The 2nd idea is a favourite of mine at the moment. It's more automated and it's the same method I use for rendering walls and screeding floors.

Phil, how do you use a laser to level the battens?. I have a rotating laser level but it won't put a line that far down.


Also, NewlineUK, would you or anyone else care to comment on where I may have gone wrong with the way I did it before please.


use a staff !
 
weber actually do a slc that'll do 50mm in one hit, was gonna use it today (but not to that depth) but due to unseen builders errors that I've had to sort out, will be using it tomorrow instead
 
use a staff !

Sorry Neale - I'm being thick again, I've had information overload lately - could you please explain where you're coming from? Are you suggesting I measure down from a laser line to the batten and keep that measurement constent at all points?
 
That looks nice there Phil

I think that is what was meant when the Weber guy said it could be done. Unfortunately I spoke to someone else who went and consulted his colleague. If his collegue was thinking about how to get the 10mm in one go that part of the message didn't get to me, although the chap I spoke to reckons he did ask the question about battening it out and the reply is that I didn't have to.

The way I see it I've got 2 options now.

1) Dig around the screws and unscrew them a few turns each to bring them out 3mm above the high point and basically repeat the exercise

2) dig out some channels and put some battons in, levelling out as necessary and do what Phil did. I reckon a bolster chisel or a cutter would do the job..

The 2nd idea is a favourite of mine at the moment. It's more automated and it's the same method I use for rendering walls and screeding floors.

Phil, how do you use a laser to level the battens?. I have a rotating laser level but it won't put a line that far down.

Also, NewlineUK, would you or anyone else care to comment on where I may have gone wrong with the way I did it before please.

Andy, just read your post above. I think I will redo it but I'm not going to take it up. I have spare height on the floor so I'm going to bring it up about 3mm above the highest point and level it to that. I've decided to wait until I have all the material. CTD have given me 2 bags, all their stock at the moment. The Weber rep has basically said he will talk to the product manager about more materials being free issued to me.

What you say about mixing ratios to stiffness makes perfect sense, but again I've said this a number of times, I trusted the manufacturer to give me sound technical advice on this. That is probably my biggest mistake in this instance. Had we had this conversation before I would have bought extra bags and probably battened it out as Phil did his, rather than stiffen up the mix.

Difficult to say without being onsite at the time, but the size of the floor area and at that depth without battens to stop spread and not having a great deal of experiance with slc I would have had someone mixing up and two buckets on the go.
Anyone else care to advise?
 
Hugo, as above, use a staff.
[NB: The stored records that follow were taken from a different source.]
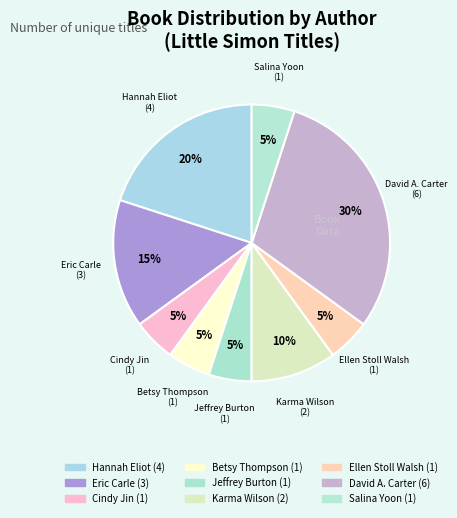

Count the number of slices in the pie.

9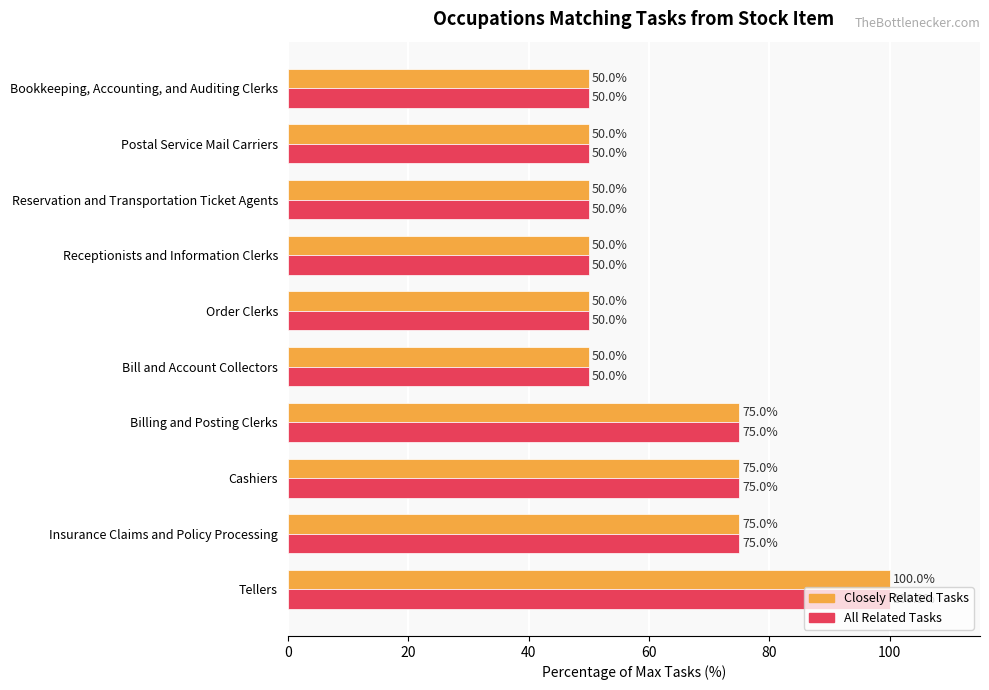

What are all the series names shown in the legend?

Closely Related Tasks, All Related Tasks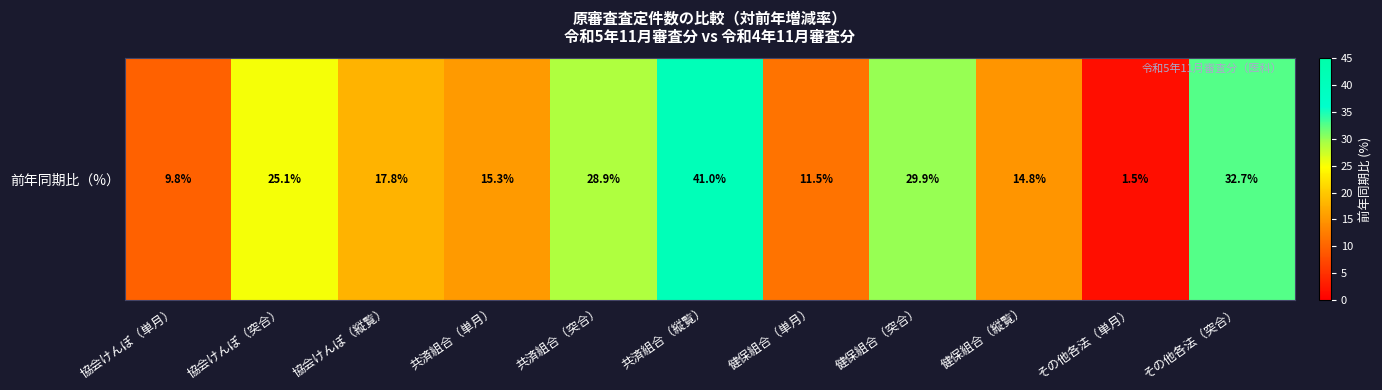

What is the ratio of the value at 共済組合（縦覧） to the value at 協会けんぽ（単月）?

4.2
Find your highest point set your laser height to whatever mark a staff ( just like using a dumpy level) set dots to this level all around the floor (grid of levels) I don't use batons, the runners in my pics are polymer sand and cement, left to set. I always put some rapid set adhesive in the mix, to send it off fast.

Using this method you can go from 0 to 30mm, Fill in the bays, (I work to 2m bays) with slc. Then when floor is poured and cured, you can remove runners and replace with slc. Or if you feel confident the are solid leave them in. The same way I was taught To render/ screed, by screed I mean sand and cement screed, not slc:thumbsup:
 
That looks nice there Phil

What you say about mixing ratios to stiffness makes perfect sense, but again I've said this a number of times, I trusted the manufacturer to give me sound technical advice on this. That is probably my biggest mistake in this instance. Had we had this conversation before I would have bought extra bags and probably battened it out as Phil did his, rather than stiffen up the mix.

I have tried following these "manufacturers recommendations" - now I make my own mind up (lol). It reminds me of my wife cooking - she never uses scales to weigh, or a measuring spoon to measure - she pours and when the consistency is right, she bakes. And it tastes good after!